> **Activity**
Would you repeat the entries beneath, with nothing changed?

Collected data:
BEGIN

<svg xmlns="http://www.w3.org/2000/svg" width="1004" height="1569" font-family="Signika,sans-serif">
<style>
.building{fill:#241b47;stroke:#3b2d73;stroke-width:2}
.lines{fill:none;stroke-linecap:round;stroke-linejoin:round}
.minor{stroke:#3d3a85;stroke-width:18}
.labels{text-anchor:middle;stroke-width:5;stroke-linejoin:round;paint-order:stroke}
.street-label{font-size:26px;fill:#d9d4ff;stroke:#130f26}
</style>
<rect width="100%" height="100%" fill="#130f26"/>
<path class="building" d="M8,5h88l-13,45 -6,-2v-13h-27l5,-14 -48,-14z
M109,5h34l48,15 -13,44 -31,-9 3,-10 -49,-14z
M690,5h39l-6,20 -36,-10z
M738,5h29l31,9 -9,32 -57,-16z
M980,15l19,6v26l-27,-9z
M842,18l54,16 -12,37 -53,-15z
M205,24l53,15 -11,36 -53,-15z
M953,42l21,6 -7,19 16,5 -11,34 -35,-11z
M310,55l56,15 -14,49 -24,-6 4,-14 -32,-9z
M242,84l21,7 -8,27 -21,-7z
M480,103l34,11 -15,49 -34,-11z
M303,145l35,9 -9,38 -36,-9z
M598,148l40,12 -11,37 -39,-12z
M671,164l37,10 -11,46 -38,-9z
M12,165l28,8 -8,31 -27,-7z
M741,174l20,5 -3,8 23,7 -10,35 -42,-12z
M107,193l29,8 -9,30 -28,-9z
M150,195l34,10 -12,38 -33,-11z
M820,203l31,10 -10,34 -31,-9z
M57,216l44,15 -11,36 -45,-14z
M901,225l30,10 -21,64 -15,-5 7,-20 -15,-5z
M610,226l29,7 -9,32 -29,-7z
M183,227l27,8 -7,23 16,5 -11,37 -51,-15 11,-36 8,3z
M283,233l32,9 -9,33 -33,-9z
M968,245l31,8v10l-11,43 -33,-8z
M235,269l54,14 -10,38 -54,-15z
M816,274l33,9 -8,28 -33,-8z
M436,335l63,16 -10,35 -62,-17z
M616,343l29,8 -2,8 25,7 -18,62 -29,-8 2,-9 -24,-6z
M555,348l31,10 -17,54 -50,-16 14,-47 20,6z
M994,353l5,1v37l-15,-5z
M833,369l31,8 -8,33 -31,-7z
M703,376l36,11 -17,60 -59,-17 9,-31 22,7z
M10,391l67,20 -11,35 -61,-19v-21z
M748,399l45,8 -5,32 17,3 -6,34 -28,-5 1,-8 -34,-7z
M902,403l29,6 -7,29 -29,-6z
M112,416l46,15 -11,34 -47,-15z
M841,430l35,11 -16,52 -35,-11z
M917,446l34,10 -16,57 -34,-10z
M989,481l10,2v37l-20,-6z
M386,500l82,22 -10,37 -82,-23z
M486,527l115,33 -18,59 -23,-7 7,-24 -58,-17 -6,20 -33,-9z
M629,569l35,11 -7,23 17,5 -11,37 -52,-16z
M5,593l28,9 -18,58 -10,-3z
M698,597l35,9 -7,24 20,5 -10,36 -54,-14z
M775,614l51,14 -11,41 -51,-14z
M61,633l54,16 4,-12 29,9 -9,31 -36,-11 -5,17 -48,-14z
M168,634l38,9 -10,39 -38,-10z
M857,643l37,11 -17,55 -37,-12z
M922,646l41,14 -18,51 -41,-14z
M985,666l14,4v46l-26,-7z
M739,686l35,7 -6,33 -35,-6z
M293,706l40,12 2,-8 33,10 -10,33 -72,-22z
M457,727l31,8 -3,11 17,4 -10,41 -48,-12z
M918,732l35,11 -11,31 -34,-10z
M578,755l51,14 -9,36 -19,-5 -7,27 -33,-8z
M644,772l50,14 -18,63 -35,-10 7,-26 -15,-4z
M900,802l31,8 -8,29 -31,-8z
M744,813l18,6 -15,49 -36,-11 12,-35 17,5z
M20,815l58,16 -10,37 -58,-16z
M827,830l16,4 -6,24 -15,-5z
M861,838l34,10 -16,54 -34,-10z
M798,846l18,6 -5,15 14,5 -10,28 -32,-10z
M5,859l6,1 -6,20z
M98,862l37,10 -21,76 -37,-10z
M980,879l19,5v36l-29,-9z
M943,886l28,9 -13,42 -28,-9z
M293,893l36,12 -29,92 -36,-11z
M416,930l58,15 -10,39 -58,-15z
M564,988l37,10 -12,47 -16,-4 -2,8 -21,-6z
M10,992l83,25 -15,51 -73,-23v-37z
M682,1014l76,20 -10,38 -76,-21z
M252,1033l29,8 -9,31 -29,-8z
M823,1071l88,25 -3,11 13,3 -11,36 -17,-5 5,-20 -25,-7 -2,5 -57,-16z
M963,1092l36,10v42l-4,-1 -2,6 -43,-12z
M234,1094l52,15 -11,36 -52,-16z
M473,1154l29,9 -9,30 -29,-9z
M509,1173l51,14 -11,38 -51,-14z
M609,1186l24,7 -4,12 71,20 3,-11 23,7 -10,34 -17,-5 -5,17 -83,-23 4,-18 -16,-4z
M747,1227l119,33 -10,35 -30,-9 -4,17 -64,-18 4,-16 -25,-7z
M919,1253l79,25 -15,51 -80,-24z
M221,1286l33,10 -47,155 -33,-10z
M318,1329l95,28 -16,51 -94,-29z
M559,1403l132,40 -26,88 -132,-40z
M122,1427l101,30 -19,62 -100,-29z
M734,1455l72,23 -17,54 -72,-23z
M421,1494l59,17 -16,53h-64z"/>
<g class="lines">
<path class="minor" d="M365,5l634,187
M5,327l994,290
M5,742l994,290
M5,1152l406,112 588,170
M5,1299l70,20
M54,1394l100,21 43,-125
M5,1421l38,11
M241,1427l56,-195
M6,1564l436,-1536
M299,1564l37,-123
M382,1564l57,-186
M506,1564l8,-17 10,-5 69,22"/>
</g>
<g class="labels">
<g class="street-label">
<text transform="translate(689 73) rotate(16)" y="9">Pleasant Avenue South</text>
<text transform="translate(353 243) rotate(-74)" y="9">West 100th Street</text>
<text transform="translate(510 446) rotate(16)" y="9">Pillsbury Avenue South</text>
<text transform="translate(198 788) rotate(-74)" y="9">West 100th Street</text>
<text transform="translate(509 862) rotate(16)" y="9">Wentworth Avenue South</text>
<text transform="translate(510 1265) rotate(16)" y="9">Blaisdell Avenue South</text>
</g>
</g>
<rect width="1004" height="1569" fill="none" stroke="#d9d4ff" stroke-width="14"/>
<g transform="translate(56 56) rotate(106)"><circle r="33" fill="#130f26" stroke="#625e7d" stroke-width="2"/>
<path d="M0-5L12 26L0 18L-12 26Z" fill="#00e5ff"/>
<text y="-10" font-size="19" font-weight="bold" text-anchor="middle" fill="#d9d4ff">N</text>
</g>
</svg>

END

> **Solution**
<svg xmlns="http://www.w3.org/2000/svg" width="1004" height="1569" font-family="Signika,sans-serif">
<style>
.building{fill:#241b47;stroke:#3b2d73;stroke-width:2}
.lines{fill:none;stroke-linecap:round;stroke-linejoin:round}
.minor{stroke:#3d3a85;stroke-width:18}
.labels{text-anchor:middle;stroke-width:5;stroke-linejoin:round;paint-order:stroke}
.street-label{font-size:26px;fill:#d9d4ff;stroke:#130f26}
</style>
<rect width="100%" height="100%" fill="#130f26"/>
<path class="building" d="M8,5h88l-13,45 -6,-2v-13h-27l5,-14 -48,-14z
M109,5h34l48,15 -13,44 -31,-9 3,-10 -49,-14z
M690,5h39l-6,20 -36,-10z
M738,5h29l31,9 -9,32 -57,-16z
M980,15l19,6v26l-27,-9z
M842,18l54,16 -12,37 -53,-15z
M205,24l53,15 -11,36 -53,-15z
M953,42l21,6 -7,19 16,5 -11,34 -35,-11z
M310,55l56,15 -14,49 -24,-6 4,-14 -32,-9z
M242,84l21,7 -8,27 -21,-7z
M480,103l34,11 -15,49 -34,-11z
M303,145l35,9 -9,38 -36,-9z
M598,148l40,12 -11,37 -39,-12z
M671,164l37,10 -11,46 -38,-9z
M12,165l28,8 -8,31 -27,-7z
M741,174l20,5 -3,8 23,7 -10,35 -42,-12z
M107,193l29,8 -9,30 -28,-9z
M150,195l34,10 -12,38 -33,-11z
M820,203l31,10 -10,34 -31,-9z
M57,216l44,15 -11,36 -45,-14z
M901,225l30,10 -21,64 -15,-5 7,-20 -15,-5z
M610,226l29,7 -9,32 -29,-7z
M183,227l27,8 -7,23 16,5 -11,37 -51,-15 11,-36 8,3z
M283,233l32,9 -9,33 -33,-9z
M968,245l31,8v10l-11,43 -33,-8z
M235,269l54,14 -10,38 -54,-15z
M816,274l33,9 -8,28 -33,-8z
M436,335l63,16 -10,35 -62,-17z
M616,343l29,8 -2,8 25,7 -18,62 -29,-8 2,-9 -24,-6z
M555,348l31,10 -17,54 -50,-16 14,-47 20,6z
M994,353l5,1v37l-15,-5z
M833,369l31,8 -8,33 -31,-7z
M703,376l36,11 -17,60 -59,-17 9,-31 22,7z
M10,391l67,20 -11,35 -61,-19v-21z
M748,399l45,8 -5,32 17,3 -6,34 -28,-5 1,-8 -34,-7z
M902,403l29,6 -7,29 -29,-6z
M112,416l46,15 -11,34 -47,-15z
M841,430l35,11 -16,52 -35,-11z
M917,446l34,10 -16,57 -34,-10z
M989,481l10,2v37l-20,-6z
M386,500l82,22 -10,37 -82,-23z
M486,527l115,33 -18,59 -23,-7 7,-24 -58,-17 -6,20 -33,-9z
M629,569l35,11 -7,23 17,5 -11,37 -52,-16z
M5,593l28,9 -18,58 -10,-3z
M698,597l35,9 -7,24 20,5 -10,36 -54,-14z
M775,614l51,14 -11,41 -51,-14z
M61,633l54,16 4,-12 29,9 -9,31 -36,-11 -5,17 -48,-14z
M168,634l38,9 -10,39 -38,-10z
M857,643l37,11 -17,55 -37,-12z
M922,646l41,14 -18,51 -41,-14z
M985,666l14,4v46l-26,-7z
M739,686l35,7 -6,33 -35,-6z
M293,706l40,12 2,-8 33,10 -10,33 -72,-22z
M457,727l31,8 -3,11 17,4 -10,41 -48,-12z
M918,732l35,11 -11,31 -34,-10z
M578,755l51,14 -9,36 -19,-5 -7,27 -33,-8z
M644,772l50,14 -18,63 -35,-10 7,-26 -15,-4z
M900,802l31,8 -8,29 -31,-8z
M744,813l18,6 -15,49 -36,-11 12,-35 17,5z
M20,815l58,16 -10,37 -58,-16z
M827,830l16,4 -6,24 -15,-5z
M861,838l34,10 -16,54 -34,-10z
M798,846l18,6 -5,15 14,5 -10,28 -32,-10z
M5,859l6,1 -6,20z
M98,862l37,10 -21,76 -37,-10z
M980,879l19,5v36l-29,-9z
M943,886l28,9 -13,42 -28,-9z
M293,893l36,12 -29,92 -36,-11z
M416,930l58,15 -10,39 -58,-15z
M564,988l37,10 -12,47 -16,-4 -2,8 -21,-6z
M10,992l83,25 -15,51 -73,-23v-37z
M682,1014l76,20 -10,38 -76,-21z
M252,1033l29,8 -9,31 -29,-8z
M823,1071l88,25 -3,11 13,3 -11,36 -17,-5 5,-20 -25,-7 -2,5 -57,-16z
M963,1092l36,10v42l-4,-1 -2,6 -43,-12z
M234,1094l52,15 -11,36 -52,-16z
M473,1154l29,9 -9,30 -29,-9z
M509,1173l51,14 -11,38 -51,-14z
M609,1186l24,7 -4,12 71,20 3,-11 23,7 -10,34 -17,-5 -5,17 -83,-23 4,-18 -16,-4z
M747,1227l119,33 -10,35 -30,-9 -4,17 -64,-18 4,-16 -25,-7z
M919,1253l79,25 -15,51 -80,-24z
M221,1286l33,10 -47,155 -33,-10z
M318,1329l95,28 -16,51 -94,-29z
M559,1403l132,40 -26,88 -132,-40z
M122,1427l101,30 -19,62 -100,-29z
M734,1455l72,23 -17,54 -72,-23z
M421,1494l59,17 -16,53h-64z"/>
<g class="lines">
<path class="minor" d="M365,5l634,187
M5,327l994,290
M5,742l994,290
M5,1152l406,112 588,170
M5,1299l70,20
M54,1394l100,21 43,-125
M5,1421l38,11
M241,1427l56,-195
M6,1564l436,-1536
M299,1564l37,-123
M382,1564l57,-186
M506,1564l8,-17 10,-5 69,22"/>
</g>
<g class="labels">
<g class="street-label">
<text transform="translate(689 73) rotate(16)" y="9">Pleasant Avenue South</text>
<text transform="translate(353 243) rotate(-74)" y="9">West 100th Street</text>
<text transform="translate(510 446) rotate(16)" y="9">Pillsbury Avenue South</text>
<text transform="translate(198 788) rotate(-74)" y="9">West 100th Street</text>
<text transform="translate(509 862) rotate(16)" y="9">Wentworth Avenue South</text>
<text transform="translate(510 1265) rotate(16)" y="9">Blaisdell Avenue South</text>
</g>
</g>
<rect width="1004" height="1569" fill="none" stroke="#d9d4ff" stroke-width="14"/>
<g transform="translate(56 56) rotate(106)"><circle r="33" fill="#130f26" stroke="#625e7d" stroke-width="2"/>
<path d="M0-5L12 26L0 18L-12 26Z" fill="#00e5ff"/>
<text y="-10" font-size="19" font-weight="bold" text-anchor="middle" fill="#d9d4ff">N</text>
</g>
</svg>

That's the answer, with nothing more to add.